[Exercise task]: Edit the lines below so that each "pastry cups" becomes "baking cups", with nothing else changed. Leave the pictures out of your answer.

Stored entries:
------------------------------
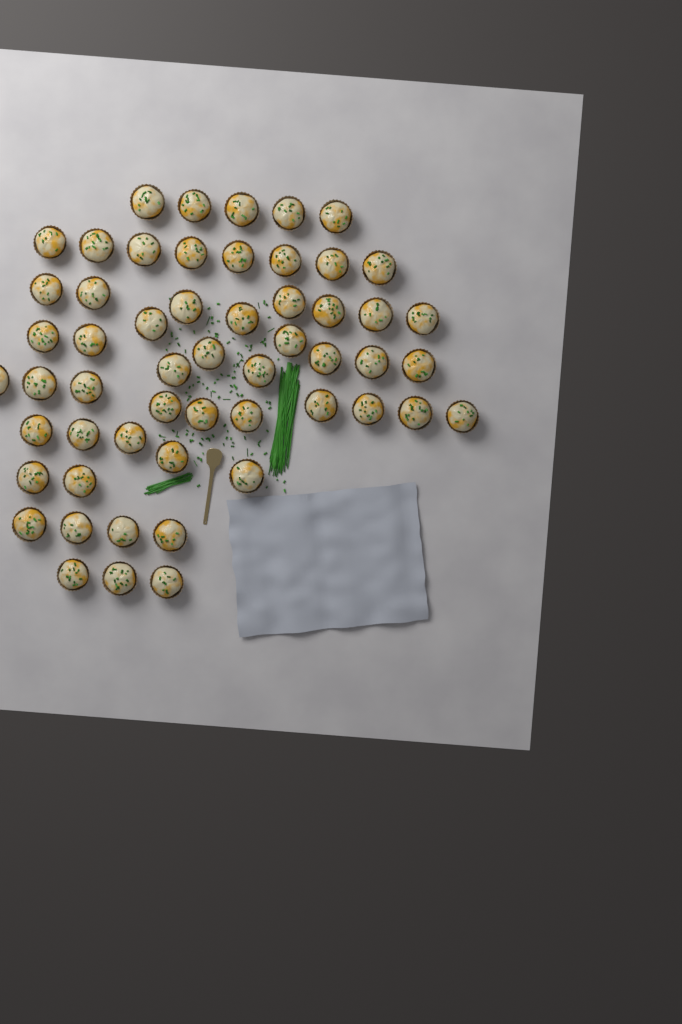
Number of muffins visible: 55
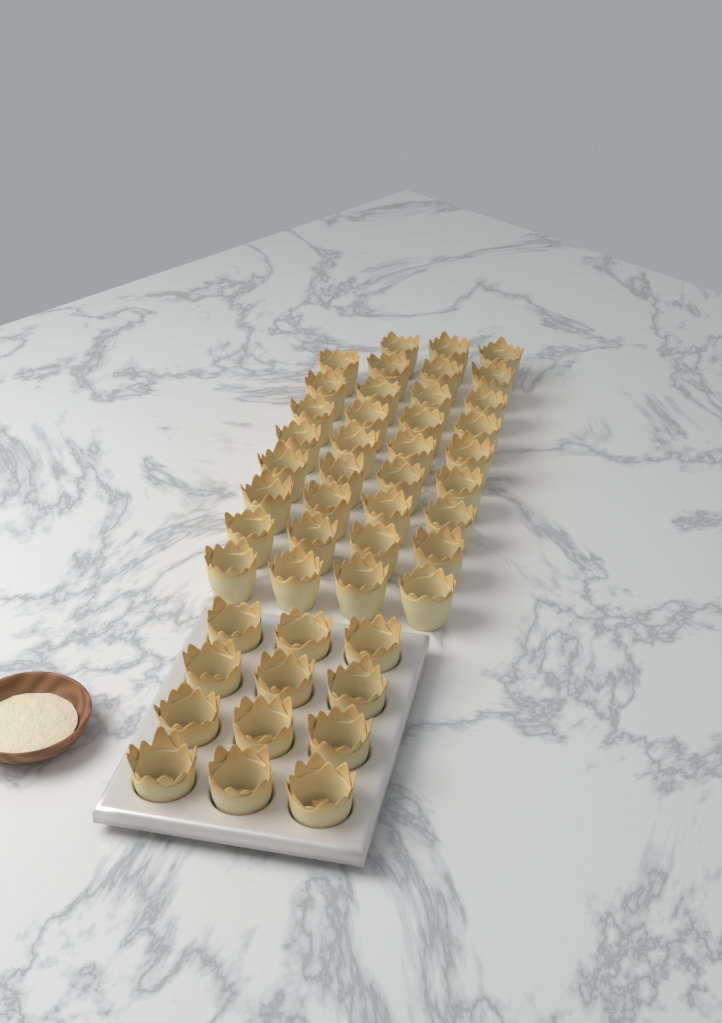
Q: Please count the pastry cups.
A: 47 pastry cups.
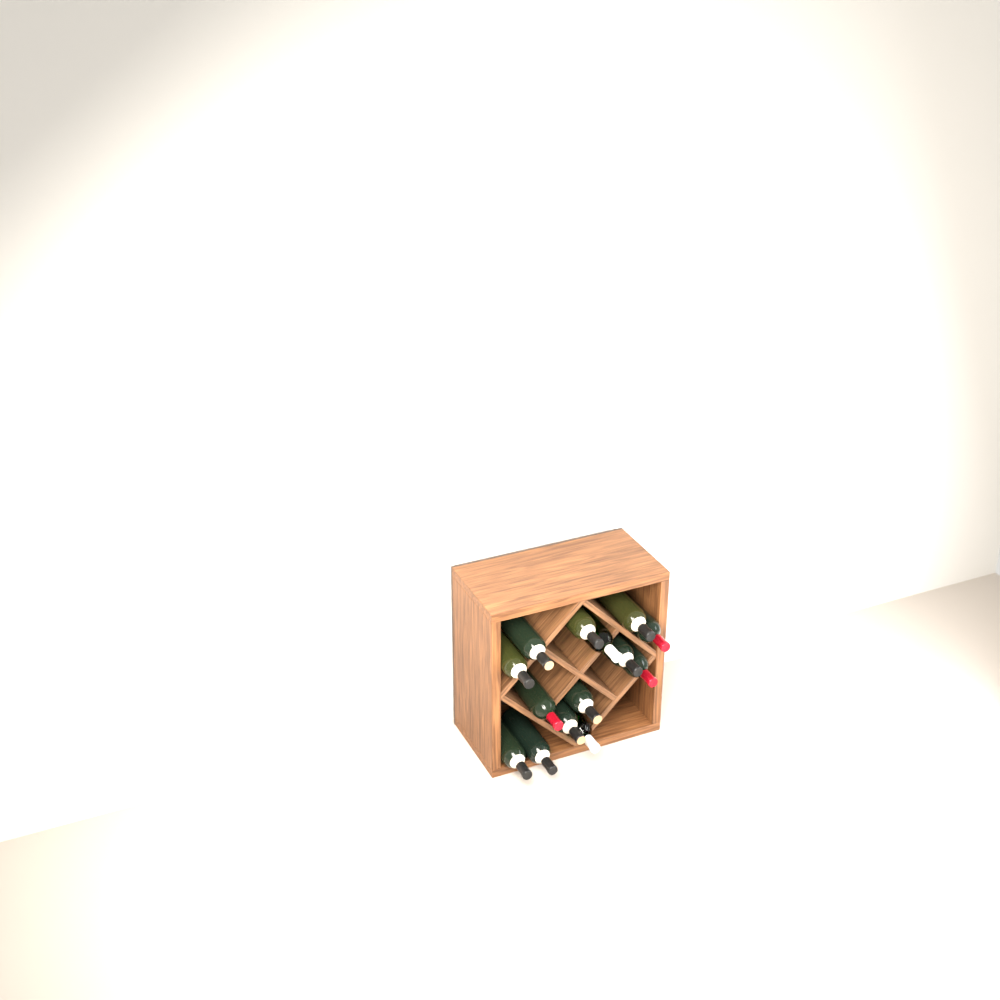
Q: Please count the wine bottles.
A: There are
------------------------------
[Solution to the exercise]:
Number of muffins visible: 55
Q: Please count the baking cups.
A: 47 baking cups.
Q: Please count the wine bottles.
A: There are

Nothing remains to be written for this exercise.